MATERIALS PROVIDED Block Start

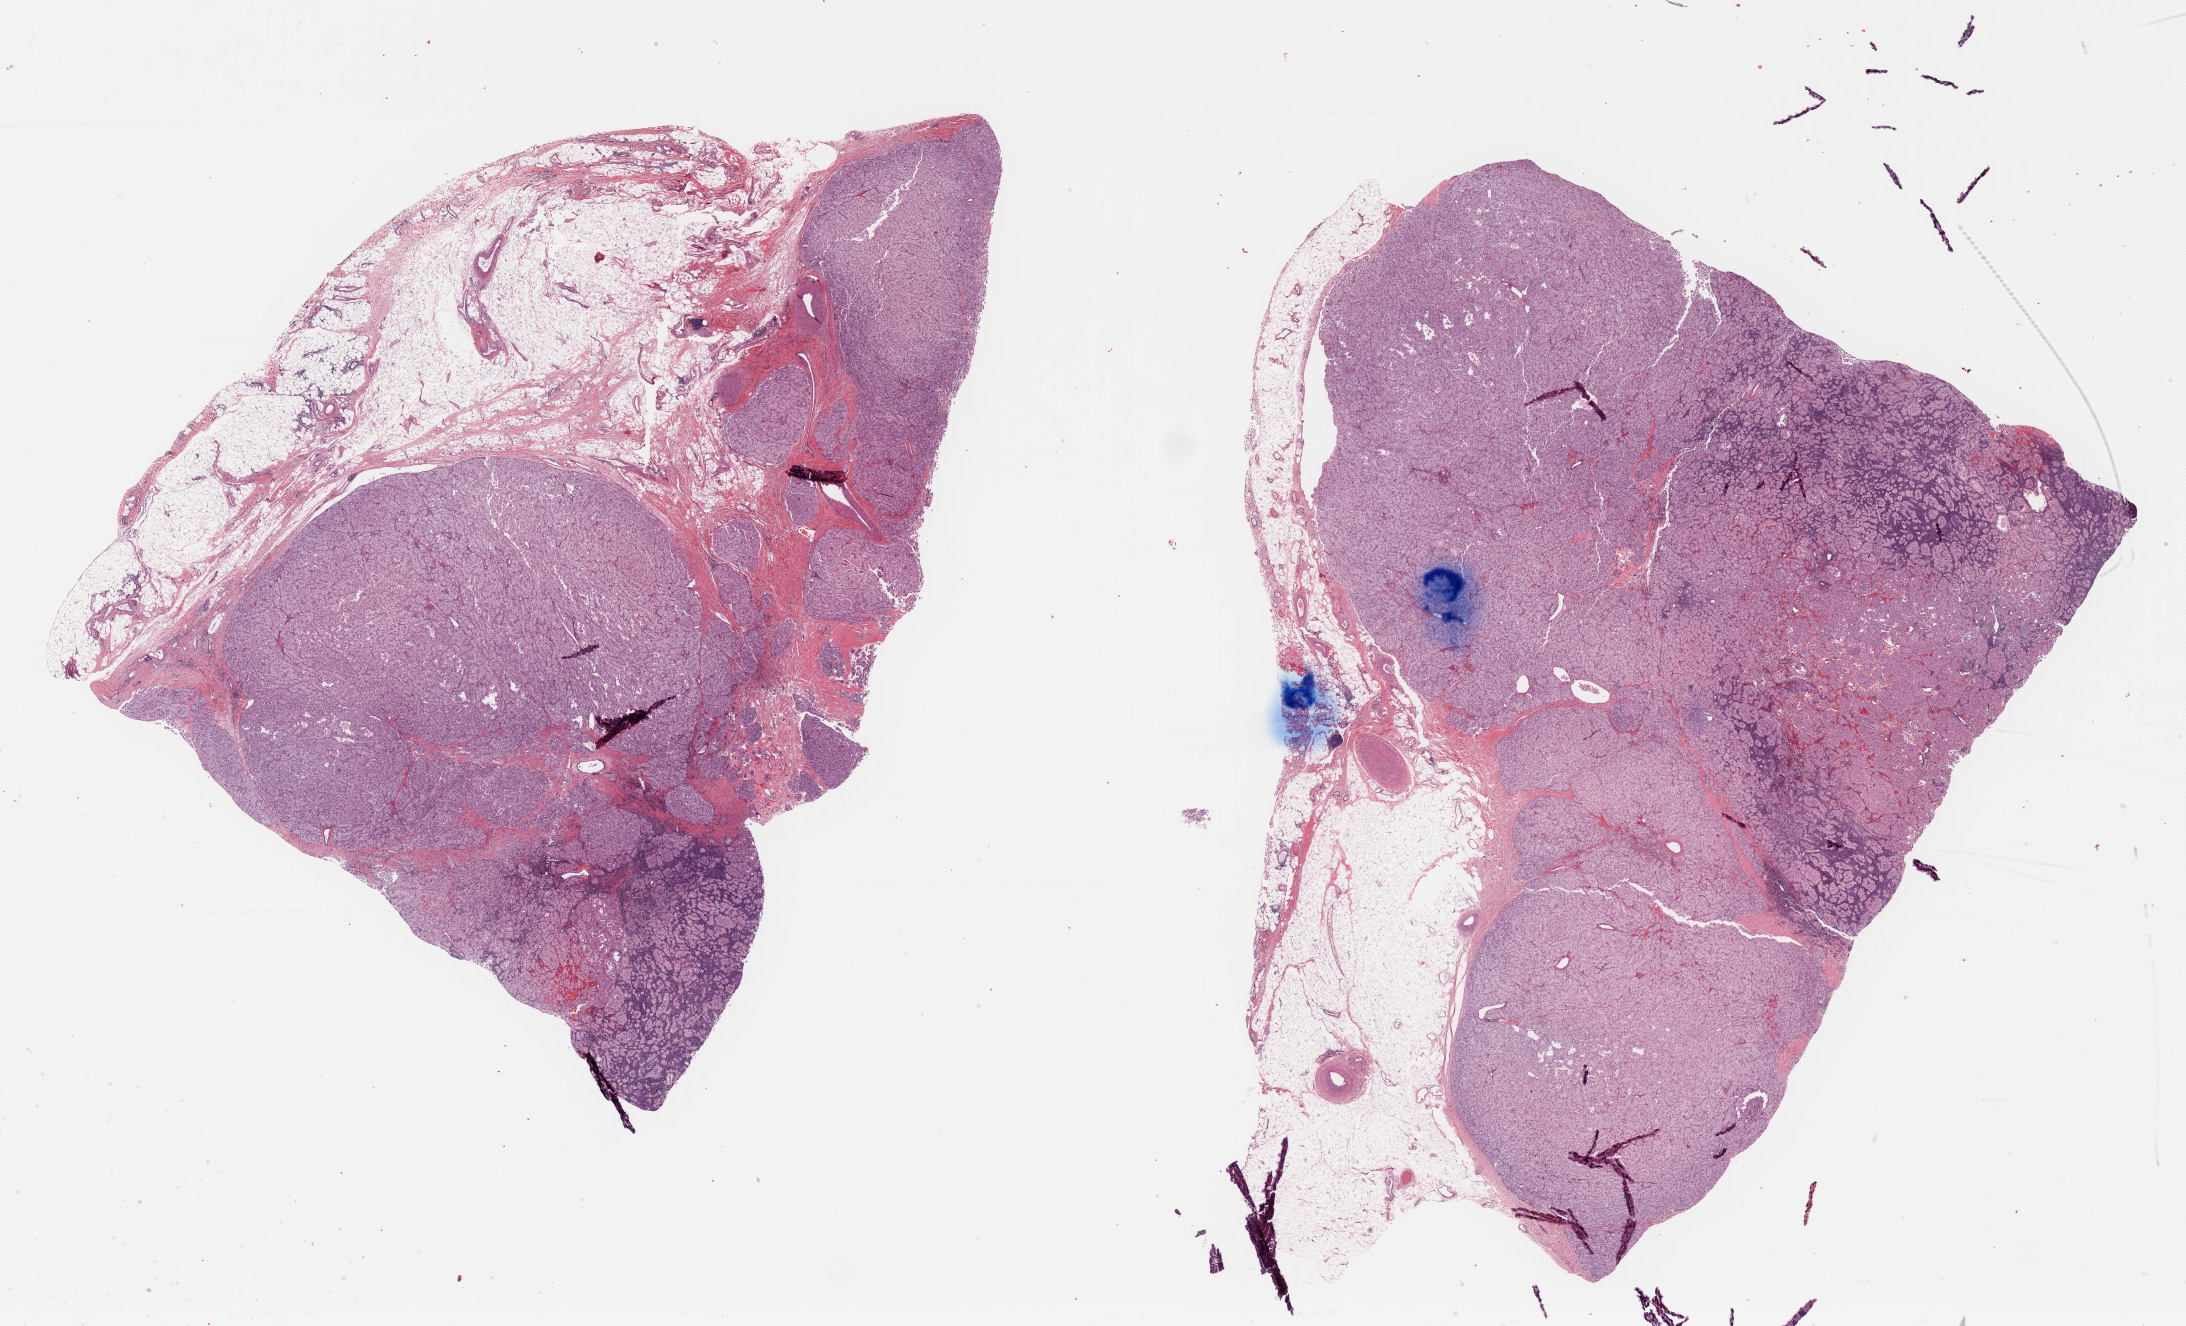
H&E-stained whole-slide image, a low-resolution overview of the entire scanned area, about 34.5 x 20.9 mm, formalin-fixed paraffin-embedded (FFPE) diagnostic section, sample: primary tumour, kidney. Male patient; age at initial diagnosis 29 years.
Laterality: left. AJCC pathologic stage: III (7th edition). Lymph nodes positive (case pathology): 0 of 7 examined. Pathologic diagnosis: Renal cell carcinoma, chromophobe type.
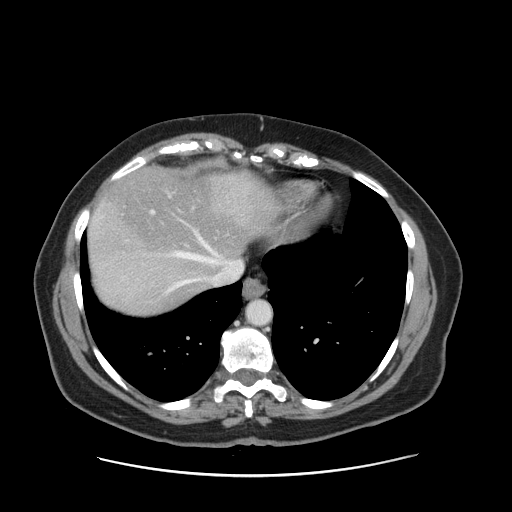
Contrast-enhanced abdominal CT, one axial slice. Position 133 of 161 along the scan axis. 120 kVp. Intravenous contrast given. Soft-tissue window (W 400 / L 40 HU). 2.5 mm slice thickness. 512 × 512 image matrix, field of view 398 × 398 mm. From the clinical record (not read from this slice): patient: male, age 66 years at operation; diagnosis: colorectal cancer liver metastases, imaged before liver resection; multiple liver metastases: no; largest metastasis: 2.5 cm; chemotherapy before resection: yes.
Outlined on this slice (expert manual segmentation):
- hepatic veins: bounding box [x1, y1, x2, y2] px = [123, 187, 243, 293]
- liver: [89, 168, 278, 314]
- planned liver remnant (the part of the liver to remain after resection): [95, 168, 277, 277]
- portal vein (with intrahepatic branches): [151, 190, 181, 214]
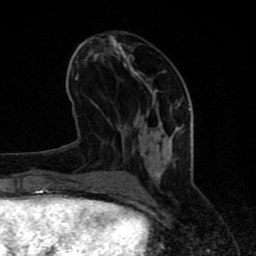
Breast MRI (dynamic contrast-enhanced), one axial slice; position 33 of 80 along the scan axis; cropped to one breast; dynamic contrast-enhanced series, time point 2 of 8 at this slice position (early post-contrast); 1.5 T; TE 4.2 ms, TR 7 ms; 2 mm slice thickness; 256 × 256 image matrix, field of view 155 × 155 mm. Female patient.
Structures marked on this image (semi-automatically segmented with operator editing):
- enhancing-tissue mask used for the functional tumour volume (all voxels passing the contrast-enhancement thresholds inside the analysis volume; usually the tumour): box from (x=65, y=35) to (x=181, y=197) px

MATERIALS PROVIDED Block End
MATERIALS PROVIDED Block Start

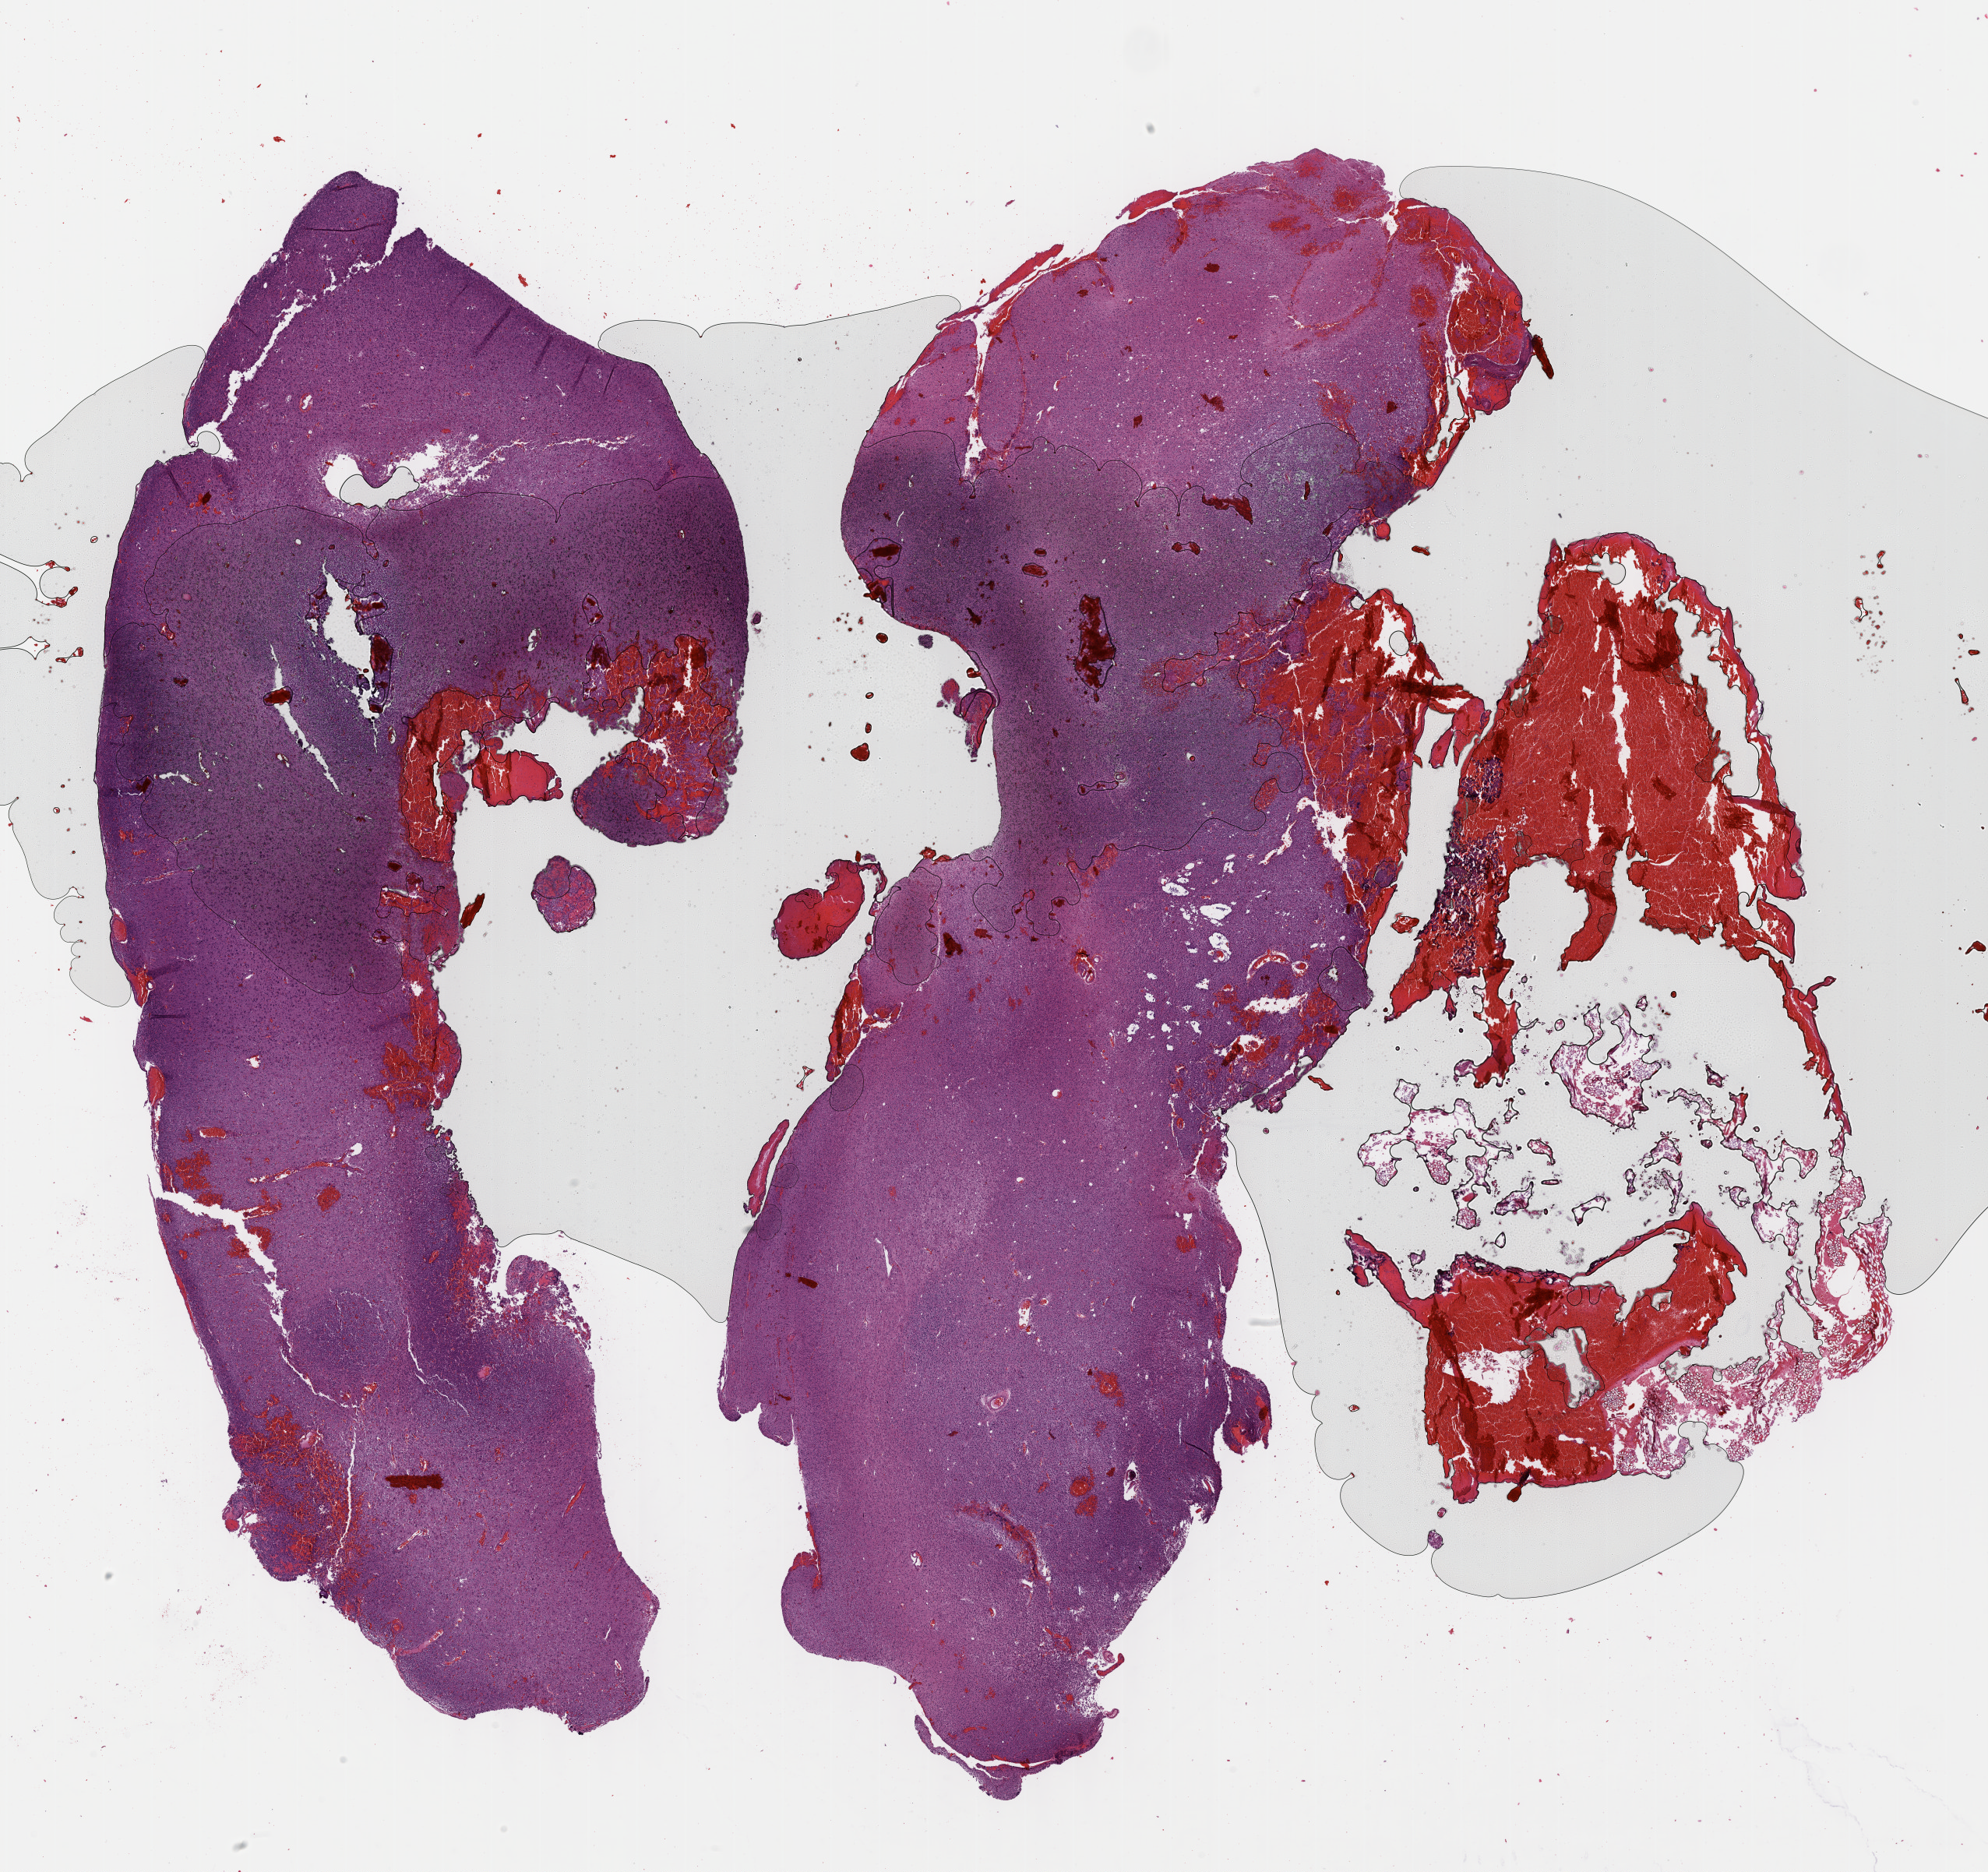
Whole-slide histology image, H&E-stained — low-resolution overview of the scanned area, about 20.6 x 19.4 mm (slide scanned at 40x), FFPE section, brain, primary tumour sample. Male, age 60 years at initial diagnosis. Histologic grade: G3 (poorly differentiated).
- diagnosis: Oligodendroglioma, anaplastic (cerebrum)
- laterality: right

MATERIALS PROVIDED Block End

» **ABOUT THIS EXERCISE**
Reproduce every line of the records containing the string "area".

» **RESULT OF THE TASK**
H&E-stained whole-slide image, a low-resolution overview of the entire scanned area, about 34.5 x 20.9 mm, formalin-fixed paraffin-embedded (FFPE) diagnostic section, sample: primary tumour, kidney. Male patient; age at initial diagnosis 29 years.
Whole-slide histology image, H&E-stained — low-resolution overview of the scanned area, about 20.6 x 19.4 mm (slide scanned at 40x), FFPE section, brain, primary tumour sample. Male, age 60 years at initial diagnosis. Histologic grade: G3 (poorly differentiated).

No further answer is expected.